WORK TO BE COMPLETED: Reproduce the part of the data that opens with the line containing "IBK Genarp vs Malmö" and closes with the line containing "2022-08-26 20:09", including both of those lines.

Saved data entries:

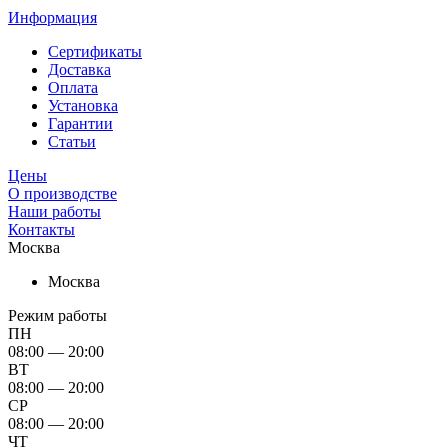
Информация
Сертификаты
Доставка
Оплата
Установка
Гарантии
Статьи
Цены
О производстве
Наши работы
Контакты
Москва
Москва
Режим работы
ПН
08:00 — 20:00
ВТ
08:00 — 20:00
СР
08:00 — 20:00
ЧТ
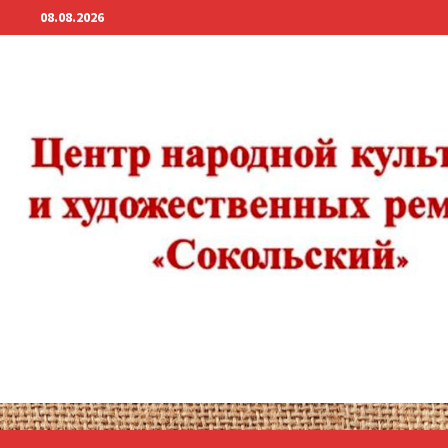
Перейти
08.08.2026
к
содержимому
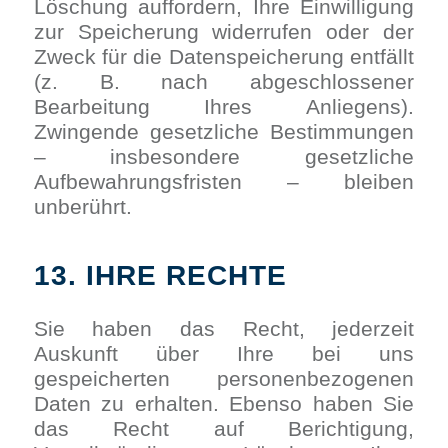
Löschung auffordern, Ihre Einwilligung
zur Speicherung widerrufen oder der
Zweck für die Datenspeicherung entfällt
(z. B. nach abgeschlossener
Bearbeitung Ihres Anliegens).
Zwingende gesetzliche Bestimmungen
– insbesondere gesetzliche
Aufbewahrungsfristen – bleiben
unberührt.
13. IHRE RECHTE
Sie haben das Recht, jederzeit
Auskunft über Ihre bei uns
gespeicherten personenbezogenen
Daten zu erhalten. Ebenso haben Sie
das Recht auf Berichtigung,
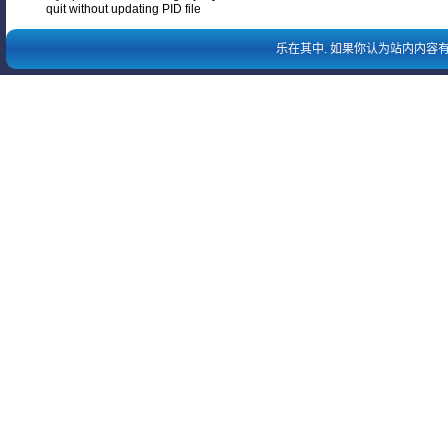
quit without updating PID file
乐在其中
. 如果你认为站内内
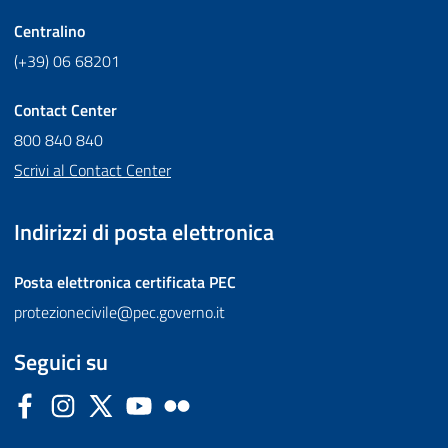
Centralino
(+39) 06 68201
Contact Center
800 840 840
Scrivi al Contact Center
Indirizzi di posta elettronica
Posta elettronica certificata
PEC
protezionecivile@pec.governo.it
Seguici su
Facebook
Instagram
Twitter
YouTube
Flickr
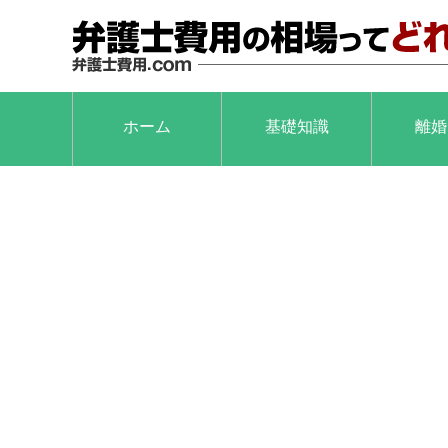
ホーム
基礎知識
離婚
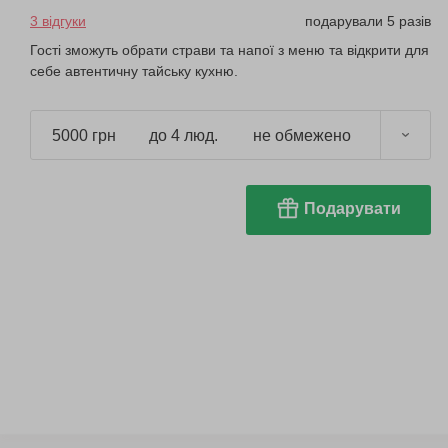
3 відгуки
подарували 5 разів
Гості зможуть обрати страви та напої з меню та відкрити для
себе автентичну тайську кухню.
5000 грн
до 4 люд.
не обмежено
Подарувати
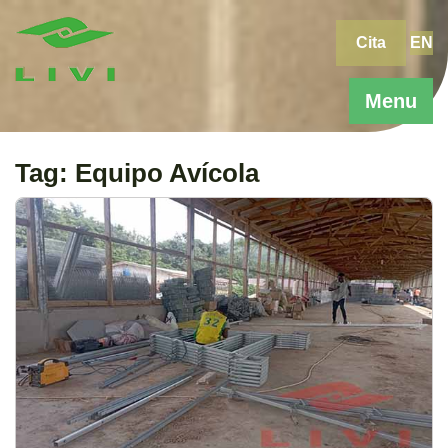
Skip
to
Cita
EN
content
Menu
Tag:
Equipo Avícola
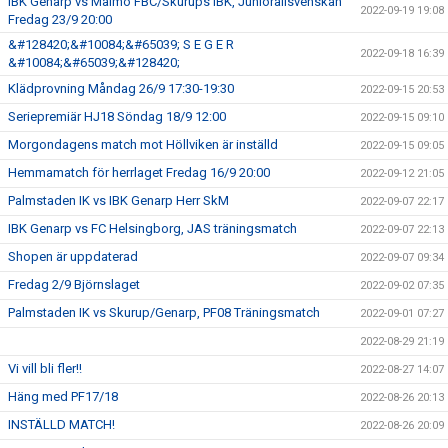
IBK Genarp vs Malmö FBC/Skurups IBK, Juniorallsvenskan
2022-09-19 19:08
Fredag 23/9 20:00
&#128420;&#10084;&#65039; S E G E R
2022-09-18 16:39
&#10084;&#65039;&#128420;
Klädprovning Måndag 26/9 17:30-19:30
2022-09-15 20:53
Seriepremiär HJ18 Söndag 18/9 12:00
2022-09-15 09:10
Morgondagens match mot Höllviken är inställd
2022-09-15 09:05
Hemmamatch för herrlaget Fredag 16/9 20:00
2022-09-12 21:05
Palmstaden IK vs IBK Genarp Herr SkM
2022-09-07 22:17
IBK Genarp vs FC Helsingborg, JAS träningsmatch
2022-09-07 22:13
Shopen är uppdaterad
2022-09-07 09:34
Fredag 2/9 Björnslaget
2022-09-02 07:35
Palmstaden IK vs Skurup/Genarp, PF08 Träningsmatch
2022-09-01 07:27
2022-08-29 21:19
Vi vill bli fler!!
2022-08-27 14:07
Häng med PF17/18
2022-08-26 20:13
INSTÄLLD MATCH!
2022-08-26 20:09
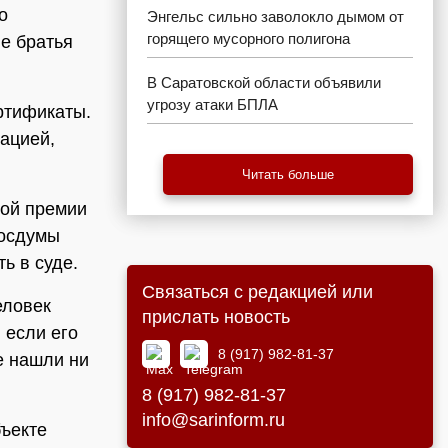
о
Энгельс сильно заволокло дымом от
горящего мусорного полигона
ые братья
В Саратовской области объявили
угрозу атаки БПЛА
ртификаты.
зацией,
Читать больше
вой премии
Госдумы
ь в суде.
Связаться с редакцией или
еловек
прислать новость
 если его
8 (917) 982-81-37
е нашли ни
8 (917) 982-81-37
info@sarinform.ru
бъекте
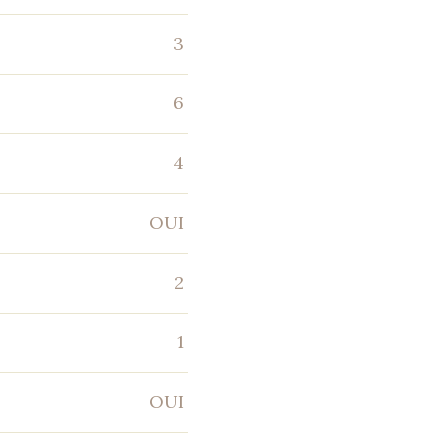
3
6
4
OUI
2
1
OUI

OUTPUT OF THE EXERCISE:
IBK Genarp vs Malmö FBC/Skurups IBK, Juniorallsvenskan
2022-09-19 19:08
Fredag 23/9 20:00
&#128420;&#10084;&#65039; S E G E R
2022-09-18 16:39
&#10084;&#65039;&#128420;
Klädprovning Måndag 26/9 17:30-19:30
2022-09-15 20:53
Seriepremiär HJ18 Söndag 18/9 12:00
2022-09-15 09:10
Morgondagens match mot Höllviken är inställd
2022-09-15 09:05
Hemmamatch för herrlaget Fredag 16/9 20:00
2022-09-12 21:05
Palmstaden IK vs IBK Genarp Herr SkM
2022-09-07 22:17
IBK Genarp vs FC Helsingborg, JAS träningsmatch
2022-09-07 22:13
Shopen är uppdaterad
2022-09-07 09:34
Fredag 2/9 Björnslaget
2022-09-02 07:35
Palmstaden IK vs Skurup/Genarp, PF08 Träningsmatch
2022-09-01 07:27
2022-08-29 21:19
Vi vill bli fler!!
2022-08-27 14:07
Häng med PF17/18
2022-08-26 20:13
INSTÄLLD MATCH!
2022-08-26 20:09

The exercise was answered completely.